What is the significance of traction of axons? What could a primary insult cause? What could a secondary insult cause?
Increased traction of axons during injury => increased risk of damage. The more axonal injury, the more severe clinical signs.
Primary Insult: (doctors have no control over) can cause haematoma, contusions, haemorrhage and/or diffuse axonal injury (worse end of spectrum).
Secondary Insult: (doctors can have a bigger impact on) can cause hypoxia, hypoperfusion, oedema and raised intracranial pressure.
Differentiate between Cytotoxic and Vasogenic Cerebral Oedema
Cytotoxic cerebral oedema, most commonly seen in cerebral ischaemia, in which extracellular water passes into cell as the cells are unable to maintain ATP dependent sodium (Na+/K+) membrane pumps. The BBB is not compromised and endothelial dysfunction nor changes in capillary permeability are involved. It is an intracellular type of oedema.
Vasogenic cerebral oedema is an extracellular type of cerebral oedema- the BBB is disrupted and there is leakage of fluid out of capillaries. It is most frequently seen around brain tumorus and cerebral abscesses, although some vasogenic oedema may be seen around maturing cerebral contusion and cerebral haemorrhage.
NB: In surgery and anaesthesia, intubation may be required if GCS<9 (if not able to protect airway safely).
What is the Monro-Kellie Hypothesis?
Pressure volume relationship
Skull is a rigid box of fixed volume. Contains 3 components (blood, CSF and brain) with varying ability to alter their volume to maintain constant pressure (blood and CSF can compensate up to a point)
Compensated state: ICP normal (lower blood and CSF to accommodate for oedema)
But compensation only up to a point – increased ICP beyong that rapidly leads to decompensation and risk of herniation
How would you calculate cerebral perfusion pressure? How does cerebral autoregulation attempt to solve hypoxia?
Cerebral Perfusion Pressure = Mean Arterial Pressure – Intra-Cranial Pressure
*Interstitial osmotic pressure = ICP in this case
Cerebral Metabolic Requirement for oxygen
- Resting oxygen consumption of the brain is 50ml/min (i.e. 20% of total body oxygen requirements)

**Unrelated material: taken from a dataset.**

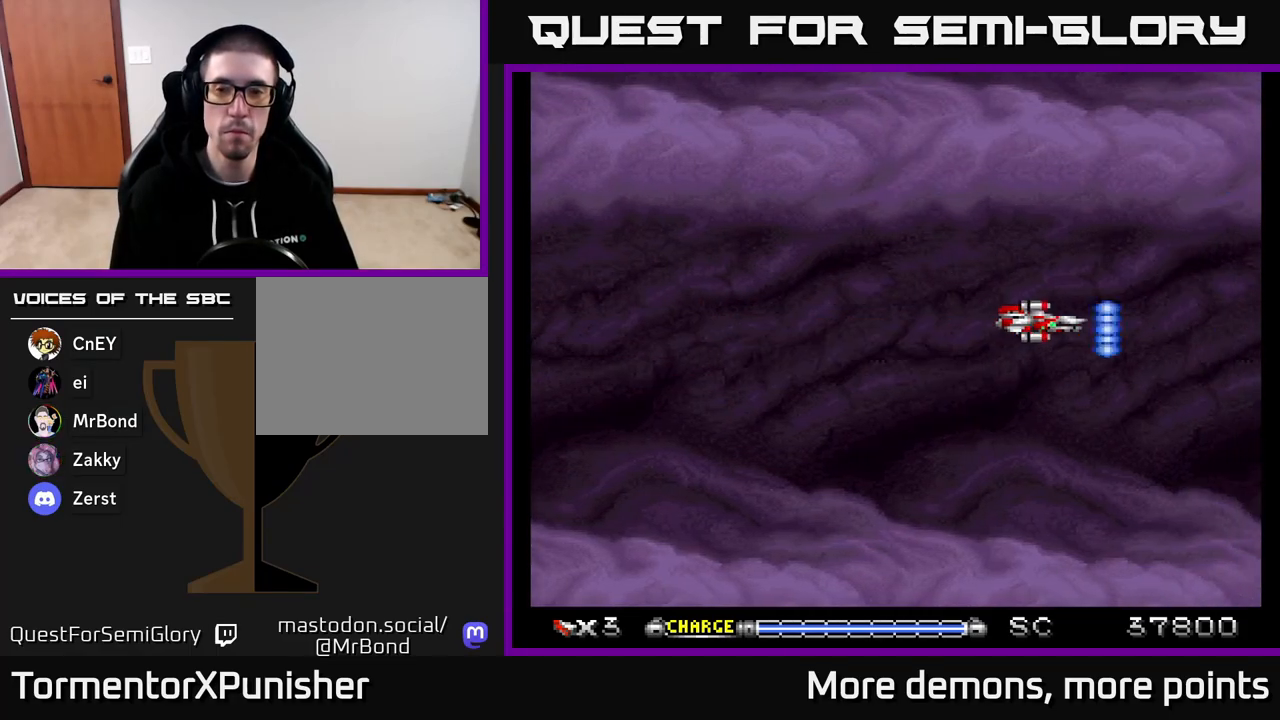
{"buttons": ["A"], "right_stick": "center", "events": []}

- Global blood flow is 50ml/100g brain.min
Cerebral autoregulation:
Hypoxia => vasodilation (attempt to increase perfusion) => increased ICP => decreased cerebral perfusion pressure
What is meant by the higher centres of the brain?
Higher functions of the brain: learning, memory, emotion, behaviour, awareness, consciousness.
Although certain areas crucial to these activities can be identified, proper function depends upon the brain acting as whole. Failure to perform as a unified whole gives rise to problems that may involve intellectual ability, behaviour and the ability to cope with everyday tasks. Such malfunctions may impact upon family members and work colleagues rather than presenting with symptoms and physical signs.
Some of the important structures and regions of the brain which give rise to complex behaviours include the Cortical Association Areas, the Limbic System and the Reticular Activating Regions of the Brainstem.
These higher functions such as emotion, memory, learning and consciousness involve a diversity of interconnected regions of the cerebral cortex and the subcortical structures of the limbic system. These are connected by way of the hypothalamus to the autonomic and endocrine systems through which many emotion states are manifested physically e.g. pallor and sweating in anxiety.